§ **Task directions**
Your task is to retype, word for word, the lines from the start of the data through the line holding "The two sides". Do not include the pictures.

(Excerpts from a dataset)
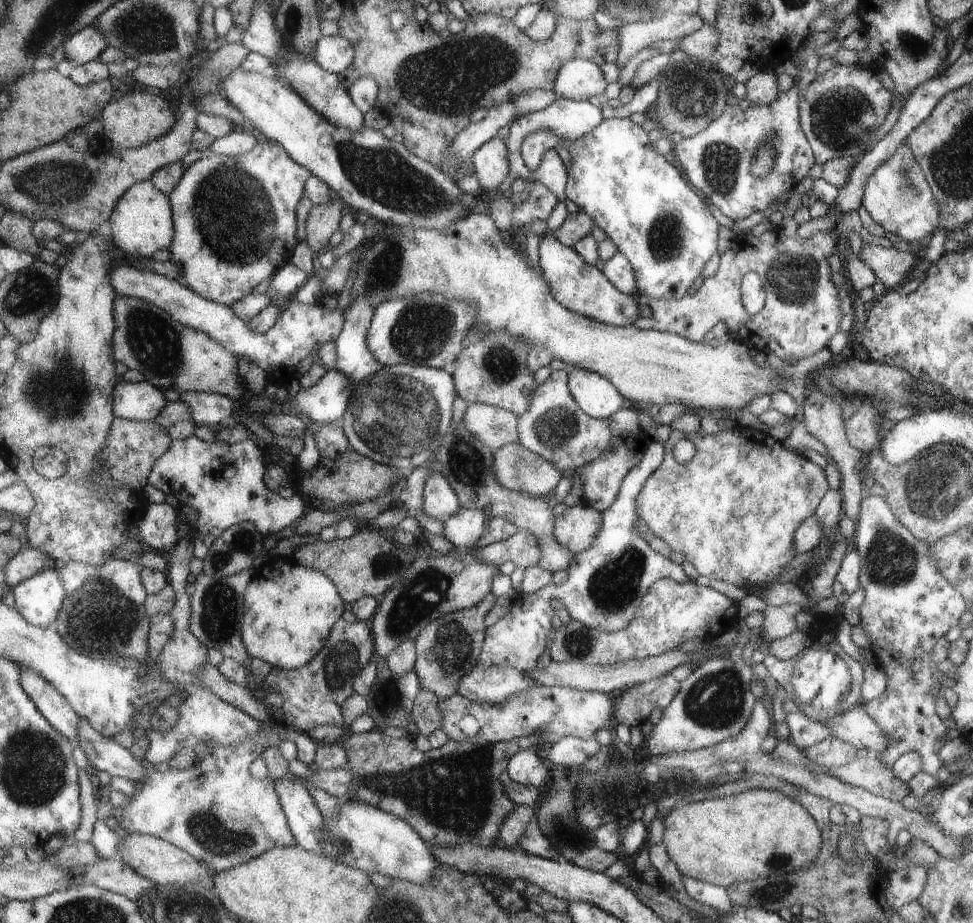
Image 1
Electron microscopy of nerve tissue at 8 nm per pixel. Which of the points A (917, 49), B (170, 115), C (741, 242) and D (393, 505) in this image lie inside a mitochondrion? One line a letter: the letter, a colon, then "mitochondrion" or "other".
A: mitochondrion
B: other
C: other
D: other

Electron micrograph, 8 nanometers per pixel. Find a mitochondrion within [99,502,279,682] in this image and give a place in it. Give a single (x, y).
(220, 611)

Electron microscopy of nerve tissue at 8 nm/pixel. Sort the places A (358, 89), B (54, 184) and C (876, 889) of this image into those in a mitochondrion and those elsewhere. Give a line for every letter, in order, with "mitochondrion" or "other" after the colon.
A: other
B: mitochondrion
C: other

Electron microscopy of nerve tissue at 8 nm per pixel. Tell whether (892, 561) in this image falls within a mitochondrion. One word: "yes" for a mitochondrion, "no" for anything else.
yes

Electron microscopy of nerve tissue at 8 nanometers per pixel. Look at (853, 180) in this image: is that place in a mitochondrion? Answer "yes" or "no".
no

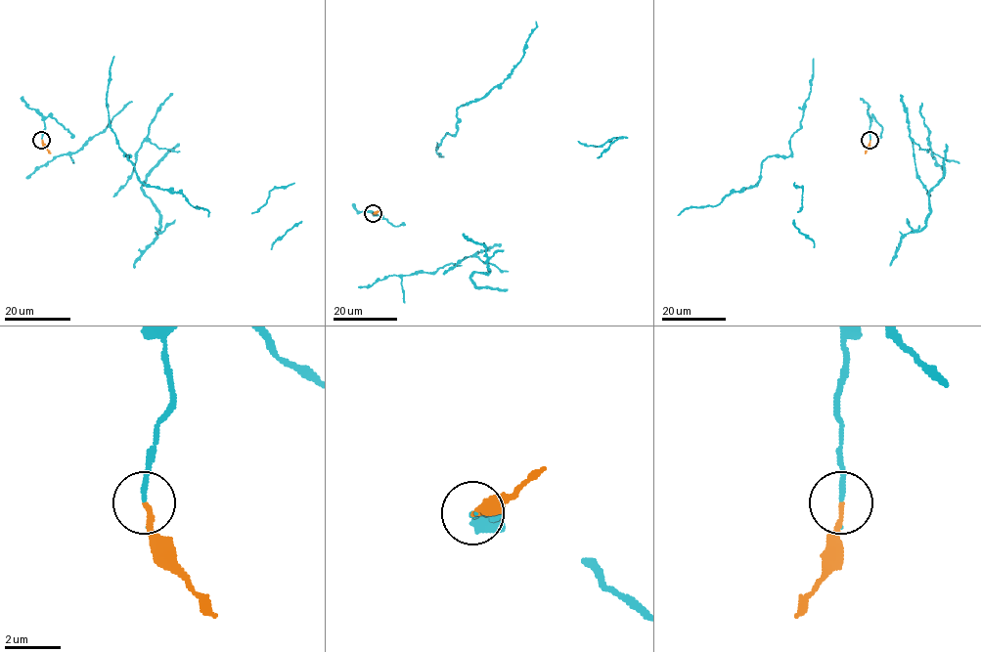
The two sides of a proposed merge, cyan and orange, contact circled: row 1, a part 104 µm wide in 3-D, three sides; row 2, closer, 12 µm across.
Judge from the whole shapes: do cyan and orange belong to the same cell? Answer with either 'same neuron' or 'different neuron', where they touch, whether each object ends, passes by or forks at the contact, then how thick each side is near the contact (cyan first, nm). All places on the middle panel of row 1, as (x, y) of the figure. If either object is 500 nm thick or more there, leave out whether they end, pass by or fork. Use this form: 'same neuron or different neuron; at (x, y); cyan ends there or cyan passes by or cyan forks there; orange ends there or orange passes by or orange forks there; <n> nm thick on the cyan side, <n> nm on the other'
same neuron; at (373, 213); cyan ends there; orange ends there; 170 nm thick on the cyan side, 180 nm on the other

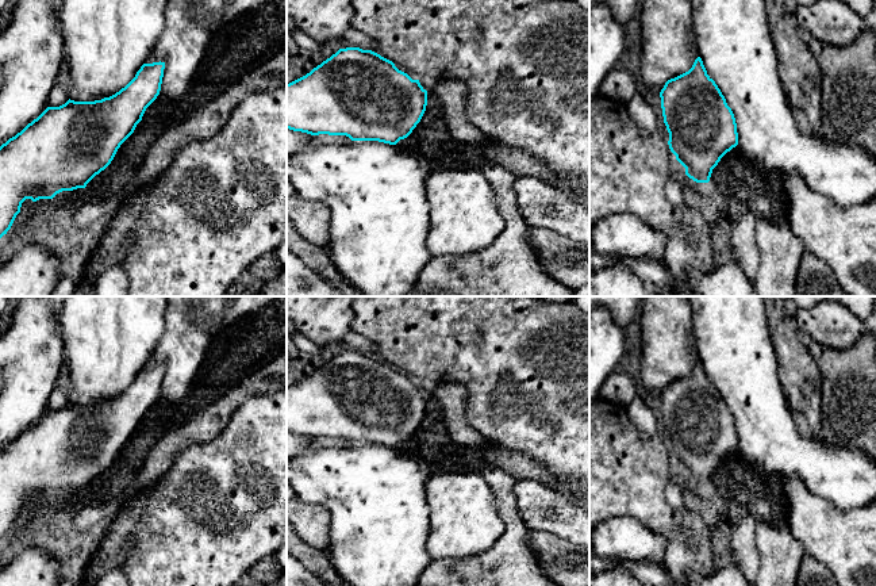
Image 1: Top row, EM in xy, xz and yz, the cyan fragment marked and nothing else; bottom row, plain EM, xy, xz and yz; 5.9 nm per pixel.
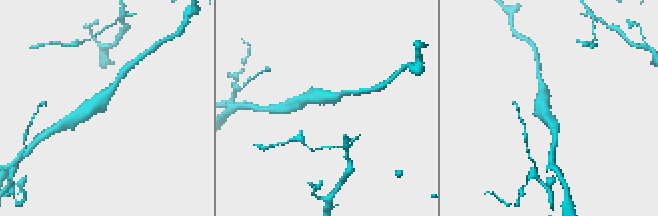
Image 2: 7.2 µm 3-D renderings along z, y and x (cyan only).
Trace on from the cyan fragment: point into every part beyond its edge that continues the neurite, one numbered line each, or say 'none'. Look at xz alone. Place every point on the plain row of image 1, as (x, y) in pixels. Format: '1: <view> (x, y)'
none

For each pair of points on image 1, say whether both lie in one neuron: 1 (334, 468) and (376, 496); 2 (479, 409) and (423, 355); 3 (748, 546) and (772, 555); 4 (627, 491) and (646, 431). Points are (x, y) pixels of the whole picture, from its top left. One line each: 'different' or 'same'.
1: same
2: same
3: different
4: different

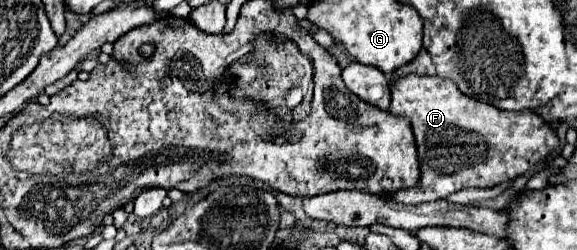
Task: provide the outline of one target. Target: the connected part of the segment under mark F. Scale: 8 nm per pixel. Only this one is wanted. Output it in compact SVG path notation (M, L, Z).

§ **Answer box**
Image 1
Electron microscopy of nerve tissue at 8 nm per pixel. Which of the points A (917, 49), B (170, 115), C (741, 242) and D (393, 505) in this image lie inside a mitochondrion? One line a letter: the letter, a colon, then "mitochondrion" or "other".
A: mitochondrion
B: other
C: other
D: other

Electron micrograph, 8 nanometers per pixel. Find a mitochondrion within [99,502,279,682] in this image and give a place in it. Give a single (x, y).
(220, 611)

Electron microscopy of nerve tissue at 8 nm/pixel. Sort the places A (358, 89), B (54, 184) and C (876, 889) of this image into those in a mitochondrion and those elsewhere. Give a line for every letter, in order, with "mitochondrion" or "other" after the colon.
A: other
B: mitochondrion
C: other

Electron microscopy of nerve tissue at 8 nm per pixel. Tell whether (892, 561) in this image falls within a mitochondrion. One word: "yes" for a mitochondrion, "no" for anything else.
yes

Electron microscopy of nerve tissue at 8 nanometers per pixel. Look at (853, 180) in this image: is that place in a mitochondrion? Answer "yes" or "no".
no

The two sides of a proposed merge, cyan and orange, contact circled: row 1, a part 104 µm wide in 3-D, three sides; row 2, closer, 12 µm across.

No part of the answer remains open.